Assuming arguendo, that a taking did occur at the time of the ordinance’s enactment, the project was not completed until the signs were due to be removed on 15 April 1992. N.C. Gen. Stat. § 40A-51 provides for the statute to run at the later date of either the taking or the “completion of the project involving the taking.” Here, the completion of the project obviously did not transpire until 15 April 1992. The purpose for the accrual date being at the “completion of the project” is “to provide plaintiffs adequate opportunity to discover damage.” McAdoo v. City of Greensboro, 91 N.C. App. 570, 572, 372 S.E.2d 742, 743-44 (1988).
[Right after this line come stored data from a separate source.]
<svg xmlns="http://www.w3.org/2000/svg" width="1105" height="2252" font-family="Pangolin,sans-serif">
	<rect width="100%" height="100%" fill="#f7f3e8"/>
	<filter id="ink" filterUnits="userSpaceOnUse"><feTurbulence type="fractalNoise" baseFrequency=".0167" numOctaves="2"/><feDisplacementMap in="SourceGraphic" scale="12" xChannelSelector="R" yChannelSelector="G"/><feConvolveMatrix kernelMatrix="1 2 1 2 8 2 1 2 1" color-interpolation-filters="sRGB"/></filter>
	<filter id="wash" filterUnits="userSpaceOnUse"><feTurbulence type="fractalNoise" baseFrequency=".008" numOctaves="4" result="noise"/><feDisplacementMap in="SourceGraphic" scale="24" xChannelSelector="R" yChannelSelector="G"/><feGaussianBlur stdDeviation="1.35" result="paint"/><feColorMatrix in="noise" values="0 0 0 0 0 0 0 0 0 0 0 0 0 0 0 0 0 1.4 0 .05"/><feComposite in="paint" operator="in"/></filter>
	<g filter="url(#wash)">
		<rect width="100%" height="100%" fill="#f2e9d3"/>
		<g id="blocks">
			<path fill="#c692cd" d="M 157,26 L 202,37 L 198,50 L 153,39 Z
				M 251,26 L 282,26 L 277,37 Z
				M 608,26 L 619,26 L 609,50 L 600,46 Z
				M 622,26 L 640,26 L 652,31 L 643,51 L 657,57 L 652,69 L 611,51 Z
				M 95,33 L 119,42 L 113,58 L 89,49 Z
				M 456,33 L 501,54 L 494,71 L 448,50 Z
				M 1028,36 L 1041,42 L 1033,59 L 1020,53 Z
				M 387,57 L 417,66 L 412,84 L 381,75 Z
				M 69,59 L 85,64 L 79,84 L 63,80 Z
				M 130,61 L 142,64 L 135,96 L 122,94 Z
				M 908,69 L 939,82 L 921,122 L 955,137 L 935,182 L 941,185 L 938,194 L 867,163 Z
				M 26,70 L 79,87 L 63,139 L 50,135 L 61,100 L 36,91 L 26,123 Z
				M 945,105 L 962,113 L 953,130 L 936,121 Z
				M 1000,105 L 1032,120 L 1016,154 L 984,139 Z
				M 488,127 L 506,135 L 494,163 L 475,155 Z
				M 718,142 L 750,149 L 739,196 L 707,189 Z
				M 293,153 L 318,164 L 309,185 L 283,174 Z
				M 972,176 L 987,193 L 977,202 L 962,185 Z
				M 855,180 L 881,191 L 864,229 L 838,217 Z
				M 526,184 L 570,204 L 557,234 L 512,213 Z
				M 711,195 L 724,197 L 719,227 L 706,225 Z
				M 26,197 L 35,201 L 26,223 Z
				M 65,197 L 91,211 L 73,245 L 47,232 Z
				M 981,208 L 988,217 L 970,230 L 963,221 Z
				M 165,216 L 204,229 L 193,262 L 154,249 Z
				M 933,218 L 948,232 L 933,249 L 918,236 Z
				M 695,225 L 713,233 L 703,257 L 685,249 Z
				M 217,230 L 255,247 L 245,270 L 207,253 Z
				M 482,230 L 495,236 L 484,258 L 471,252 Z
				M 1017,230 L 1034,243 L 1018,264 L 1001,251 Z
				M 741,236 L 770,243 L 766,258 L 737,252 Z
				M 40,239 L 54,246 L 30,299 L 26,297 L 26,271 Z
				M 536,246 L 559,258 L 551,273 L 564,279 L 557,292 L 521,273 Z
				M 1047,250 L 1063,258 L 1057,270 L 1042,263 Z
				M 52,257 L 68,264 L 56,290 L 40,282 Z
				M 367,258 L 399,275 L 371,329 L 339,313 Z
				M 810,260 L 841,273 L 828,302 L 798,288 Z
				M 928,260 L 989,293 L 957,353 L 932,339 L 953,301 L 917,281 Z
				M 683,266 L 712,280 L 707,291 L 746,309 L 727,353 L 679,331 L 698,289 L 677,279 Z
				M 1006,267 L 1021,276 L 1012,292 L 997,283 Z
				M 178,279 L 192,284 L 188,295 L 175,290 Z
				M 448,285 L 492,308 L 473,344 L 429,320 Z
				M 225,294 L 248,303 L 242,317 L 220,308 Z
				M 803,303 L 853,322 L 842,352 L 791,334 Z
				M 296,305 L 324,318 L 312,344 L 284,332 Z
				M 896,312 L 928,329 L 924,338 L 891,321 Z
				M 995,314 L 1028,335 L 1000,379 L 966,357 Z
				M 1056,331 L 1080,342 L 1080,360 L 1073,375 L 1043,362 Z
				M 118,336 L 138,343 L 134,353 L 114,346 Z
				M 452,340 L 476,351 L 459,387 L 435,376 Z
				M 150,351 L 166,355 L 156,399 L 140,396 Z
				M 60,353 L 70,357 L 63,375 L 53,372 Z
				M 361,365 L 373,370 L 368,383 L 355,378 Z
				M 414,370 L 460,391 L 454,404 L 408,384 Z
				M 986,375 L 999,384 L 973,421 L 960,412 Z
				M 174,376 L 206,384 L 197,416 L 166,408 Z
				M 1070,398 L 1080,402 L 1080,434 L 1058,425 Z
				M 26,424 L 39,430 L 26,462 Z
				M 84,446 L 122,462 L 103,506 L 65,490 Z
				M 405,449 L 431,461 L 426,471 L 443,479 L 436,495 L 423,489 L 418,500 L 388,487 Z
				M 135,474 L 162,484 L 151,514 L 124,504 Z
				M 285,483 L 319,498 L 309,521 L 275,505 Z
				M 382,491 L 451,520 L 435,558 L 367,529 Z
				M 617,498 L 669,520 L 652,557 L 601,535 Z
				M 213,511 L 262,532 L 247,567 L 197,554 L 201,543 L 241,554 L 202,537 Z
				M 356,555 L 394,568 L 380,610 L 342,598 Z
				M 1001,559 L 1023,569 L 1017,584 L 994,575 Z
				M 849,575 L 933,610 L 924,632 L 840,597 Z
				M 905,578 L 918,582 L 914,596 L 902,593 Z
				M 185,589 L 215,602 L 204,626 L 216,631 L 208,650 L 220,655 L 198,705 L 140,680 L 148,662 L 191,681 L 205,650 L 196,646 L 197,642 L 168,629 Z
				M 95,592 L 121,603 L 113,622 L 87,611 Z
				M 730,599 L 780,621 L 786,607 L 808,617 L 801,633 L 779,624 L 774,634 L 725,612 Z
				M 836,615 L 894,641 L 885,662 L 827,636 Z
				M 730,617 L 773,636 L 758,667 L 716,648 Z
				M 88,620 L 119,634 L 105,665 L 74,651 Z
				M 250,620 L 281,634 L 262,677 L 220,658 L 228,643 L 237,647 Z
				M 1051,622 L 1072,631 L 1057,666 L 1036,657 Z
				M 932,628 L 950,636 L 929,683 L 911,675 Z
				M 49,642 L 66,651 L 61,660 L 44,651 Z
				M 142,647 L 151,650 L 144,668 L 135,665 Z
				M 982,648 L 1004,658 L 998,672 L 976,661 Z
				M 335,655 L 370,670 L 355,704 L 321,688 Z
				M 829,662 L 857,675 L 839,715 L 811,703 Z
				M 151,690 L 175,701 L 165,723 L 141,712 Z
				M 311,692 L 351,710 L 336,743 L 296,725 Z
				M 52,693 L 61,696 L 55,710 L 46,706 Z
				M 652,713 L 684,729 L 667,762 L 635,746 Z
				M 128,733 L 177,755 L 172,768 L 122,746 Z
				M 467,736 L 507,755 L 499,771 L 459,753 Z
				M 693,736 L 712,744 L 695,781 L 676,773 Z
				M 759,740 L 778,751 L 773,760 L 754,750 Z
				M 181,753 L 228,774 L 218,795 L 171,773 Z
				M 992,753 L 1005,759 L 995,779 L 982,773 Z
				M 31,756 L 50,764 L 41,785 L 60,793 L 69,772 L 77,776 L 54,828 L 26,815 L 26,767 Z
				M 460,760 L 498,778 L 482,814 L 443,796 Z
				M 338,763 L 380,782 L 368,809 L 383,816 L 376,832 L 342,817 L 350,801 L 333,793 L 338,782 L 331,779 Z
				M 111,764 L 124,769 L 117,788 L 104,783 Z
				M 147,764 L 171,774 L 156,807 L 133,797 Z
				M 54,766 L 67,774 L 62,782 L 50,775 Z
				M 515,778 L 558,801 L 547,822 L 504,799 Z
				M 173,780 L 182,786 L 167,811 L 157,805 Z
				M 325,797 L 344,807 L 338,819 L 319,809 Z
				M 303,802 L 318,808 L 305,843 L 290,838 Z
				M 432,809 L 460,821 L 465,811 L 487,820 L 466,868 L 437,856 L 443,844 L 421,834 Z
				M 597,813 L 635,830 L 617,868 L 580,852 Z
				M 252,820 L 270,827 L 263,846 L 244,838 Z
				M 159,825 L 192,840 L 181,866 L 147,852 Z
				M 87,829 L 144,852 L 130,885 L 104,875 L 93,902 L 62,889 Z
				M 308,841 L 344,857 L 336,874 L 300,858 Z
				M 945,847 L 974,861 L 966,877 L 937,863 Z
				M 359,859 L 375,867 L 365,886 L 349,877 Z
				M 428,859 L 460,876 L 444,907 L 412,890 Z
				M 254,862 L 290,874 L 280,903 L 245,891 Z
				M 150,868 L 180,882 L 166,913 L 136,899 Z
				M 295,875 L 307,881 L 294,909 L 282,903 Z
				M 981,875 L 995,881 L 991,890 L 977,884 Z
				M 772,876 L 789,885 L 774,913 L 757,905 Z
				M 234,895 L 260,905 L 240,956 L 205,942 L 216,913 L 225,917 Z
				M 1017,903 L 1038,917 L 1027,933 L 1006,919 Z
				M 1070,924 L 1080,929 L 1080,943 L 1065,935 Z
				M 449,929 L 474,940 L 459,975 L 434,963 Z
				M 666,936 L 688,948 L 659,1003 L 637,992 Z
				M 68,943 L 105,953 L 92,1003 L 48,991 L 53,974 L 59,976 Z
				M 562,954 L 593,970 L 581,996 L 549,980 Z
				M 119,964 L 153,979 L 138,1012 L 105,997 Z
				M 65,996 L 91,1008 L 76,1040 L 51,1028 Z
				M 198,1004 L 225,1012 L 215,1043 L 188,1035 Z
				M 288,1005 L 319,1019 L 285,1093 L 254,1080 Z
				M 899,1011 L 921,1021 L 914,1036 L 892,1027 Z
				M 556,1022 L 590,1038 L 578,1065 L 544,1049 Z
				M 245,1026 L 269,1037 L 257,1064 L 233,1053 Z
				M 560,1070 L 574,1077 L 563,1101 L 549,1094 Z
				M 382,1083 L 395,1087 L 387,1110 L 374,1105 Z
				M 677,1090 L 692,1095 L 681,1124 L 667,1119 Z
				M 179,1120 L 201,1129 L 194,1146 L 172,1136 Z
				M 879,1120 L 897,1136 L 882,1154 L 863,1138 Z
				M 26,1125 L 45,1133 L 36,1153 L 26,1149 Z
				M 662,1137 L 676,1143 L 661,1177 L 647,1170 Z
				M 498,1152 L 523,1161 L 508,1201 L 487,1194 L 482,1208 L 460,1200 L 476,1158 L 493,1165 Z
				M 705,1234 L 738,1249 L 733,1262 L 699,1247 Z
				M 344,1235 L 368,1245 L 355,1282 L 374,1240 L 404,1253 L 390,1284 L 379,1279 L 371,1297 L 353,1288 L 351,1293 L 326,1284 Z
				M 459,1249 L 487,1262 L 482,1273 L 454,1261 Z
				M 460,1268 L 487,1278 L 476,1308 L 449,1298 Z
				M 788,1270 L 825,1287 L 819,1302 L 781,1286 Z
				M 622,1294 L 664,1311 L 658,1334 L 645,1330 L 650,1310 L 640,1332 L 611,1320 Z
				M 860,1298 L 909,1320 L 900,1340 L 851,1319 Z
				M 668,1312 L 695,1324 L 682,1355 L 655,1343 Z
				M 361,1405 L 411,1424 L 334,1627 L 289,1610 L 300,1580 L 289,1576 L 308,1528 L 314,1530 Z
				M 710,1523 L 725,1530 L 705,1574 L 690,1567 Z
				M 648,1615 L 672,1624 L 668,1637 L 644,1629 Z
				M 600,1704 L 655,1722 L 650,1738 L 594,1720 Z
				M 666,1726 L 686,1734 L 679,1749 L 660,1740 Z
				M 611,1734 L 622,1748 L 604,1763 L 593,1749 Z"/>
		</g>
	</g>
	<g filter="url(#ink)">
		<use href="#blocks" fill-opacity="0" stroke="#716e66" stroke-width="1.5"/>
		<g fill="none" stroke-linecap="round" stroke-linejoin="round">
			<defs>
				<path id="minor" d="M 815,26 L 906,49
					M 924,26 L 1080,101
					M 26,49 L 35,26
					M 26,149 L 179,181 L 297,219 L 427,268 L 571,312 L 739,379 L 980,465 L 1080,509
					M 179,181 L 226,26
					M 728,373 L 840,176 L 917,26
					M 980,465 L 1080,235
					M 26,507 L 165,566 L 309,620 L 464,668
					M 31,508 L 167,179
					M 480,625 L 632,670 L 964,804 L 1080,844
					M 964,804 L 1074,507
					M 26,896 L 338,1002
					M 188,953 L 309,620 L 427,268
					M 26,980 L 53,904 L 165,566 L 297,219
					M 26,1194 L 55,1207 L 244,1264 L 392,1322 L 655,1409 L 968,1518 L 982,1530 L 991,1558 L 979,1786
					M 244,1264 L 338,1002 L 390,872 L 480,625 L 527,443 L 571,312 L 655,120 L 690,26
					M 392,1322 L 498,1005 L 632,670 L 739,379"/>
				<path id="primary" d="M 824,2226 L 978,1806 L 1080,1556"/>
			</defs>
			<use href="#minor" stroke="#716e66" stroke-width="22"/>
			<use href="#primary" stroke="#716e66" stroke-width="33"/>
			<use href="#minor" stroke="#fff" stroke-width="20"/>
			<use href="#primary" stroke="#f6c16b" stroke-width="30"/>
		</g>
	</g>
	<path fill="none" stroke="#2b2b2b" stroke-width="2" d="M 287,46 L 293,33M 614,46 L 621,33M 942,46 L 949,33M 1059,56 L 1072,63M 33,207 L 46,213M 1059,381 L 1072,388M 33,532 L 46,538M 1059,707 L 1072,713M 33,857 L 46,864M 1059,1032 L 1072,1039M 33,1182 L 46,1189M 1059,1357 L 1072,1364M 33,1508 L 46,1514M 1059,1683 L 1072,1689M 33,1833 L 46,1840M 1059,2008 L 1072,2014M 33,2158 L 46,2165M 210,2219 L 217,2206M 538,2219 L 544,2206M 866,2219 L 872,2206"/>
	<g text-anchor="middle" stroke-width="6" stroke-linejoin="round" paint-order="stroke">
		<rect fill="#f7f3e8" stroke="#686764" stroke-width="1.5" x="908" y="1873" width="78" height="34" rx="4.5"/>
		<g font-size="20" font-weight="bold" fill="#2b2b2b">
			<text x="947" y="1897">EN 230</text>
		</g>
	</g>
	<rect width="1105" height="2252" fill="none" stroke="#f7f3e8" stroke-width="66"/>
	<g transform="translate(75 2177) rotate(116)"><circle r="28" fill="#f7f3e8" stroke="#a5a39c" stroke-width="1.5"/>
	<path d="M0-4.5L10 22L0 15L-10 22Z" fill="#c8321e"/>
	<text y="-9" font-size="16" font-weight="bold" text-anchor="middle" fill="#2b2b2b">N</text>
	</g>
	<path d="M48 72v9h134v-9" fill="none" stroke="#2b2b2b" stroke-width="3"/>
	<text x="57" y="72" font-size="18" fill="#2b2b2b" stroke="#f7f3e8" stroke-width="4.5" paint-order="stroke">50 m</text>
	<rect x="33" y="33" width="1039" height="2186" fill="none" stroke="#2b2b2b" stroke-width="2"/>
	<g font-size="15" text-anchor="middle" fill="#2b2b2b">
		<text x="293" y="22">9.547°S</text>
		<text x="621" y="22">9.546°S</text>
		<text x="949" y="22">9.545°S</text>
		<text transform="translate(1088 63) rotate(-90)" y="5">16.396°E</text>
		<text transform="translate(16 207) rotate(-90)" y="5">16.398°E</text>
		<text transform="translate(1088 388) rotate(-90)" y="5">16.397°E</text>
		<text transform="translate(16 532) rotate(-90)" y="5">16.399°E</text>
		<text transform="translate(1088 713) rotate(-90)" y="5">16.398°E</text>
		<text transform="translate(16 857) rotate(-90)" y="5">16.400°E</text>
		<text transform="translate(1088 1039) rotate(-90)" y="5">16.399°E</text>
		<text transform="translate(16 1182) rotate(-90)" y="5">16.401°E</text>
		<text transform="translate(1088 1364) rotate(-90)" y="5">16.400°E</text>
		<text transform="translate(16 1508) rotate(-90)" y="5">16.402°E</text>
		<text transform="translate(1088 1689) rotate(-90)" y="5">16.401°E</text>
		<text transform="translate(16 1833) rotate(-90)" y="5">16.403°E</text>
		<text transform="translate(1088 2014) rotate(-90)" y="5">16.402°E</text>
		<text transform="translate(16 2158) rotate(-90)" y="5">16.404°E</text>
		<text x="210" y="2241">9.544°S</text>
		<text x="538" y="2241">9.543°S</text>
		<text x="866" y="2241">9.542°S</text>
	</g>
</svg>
In the present case, plaintiff could not determine the amount of damage or change in value of its property until the billboards were to be extracted at the project’s completion — the end of the amortization period. Accordingly, I vote to reverse the trial court’s order dismissing plaintiff’s complaint based on the statute of limitations, since the complaint complied with N.C. Gen. Stat. § 40A-51 by being filed within two years of 15 April 1992.

Having found the trial court erred by dismissing the complaint on statute of limitation grounds, I am compelled to consider defendant’s cross-assignment of error that plaintiff’s claims were subject to dismissal on the grounds that the plaintiff failed to exhaust its administrative remedies pursuant to N.C. Gen. Stat. § 160A-388. In general, when the legislature had provided for an effective administrative remedy to address a complaint, the remedy must be exhausted before a party may result to action in court. See, i.e., Presnell v. Pell, 298 N.C. 715, 721, 260 S.E.2d 611, 615 (1979). However, in the case below, an appeal to the Board of Adjustment would have been an ineffective remedy because plaintiff’s complaint contained constitutional claims based on the conduct of city officials; the claims would have reached beyond the Board’s authority to review. The law does not provide for the review of constitutional questions by administrative boards. Bailey v. State, 330 N.C. 227, 245, 412 S.E.2d 295, 306 (1991), cert. denied, — U.S. ---, 118 L.Ed.2d 547 (1992).

I vote to reverse the trial court’s order and to remand the matter for further proceedings.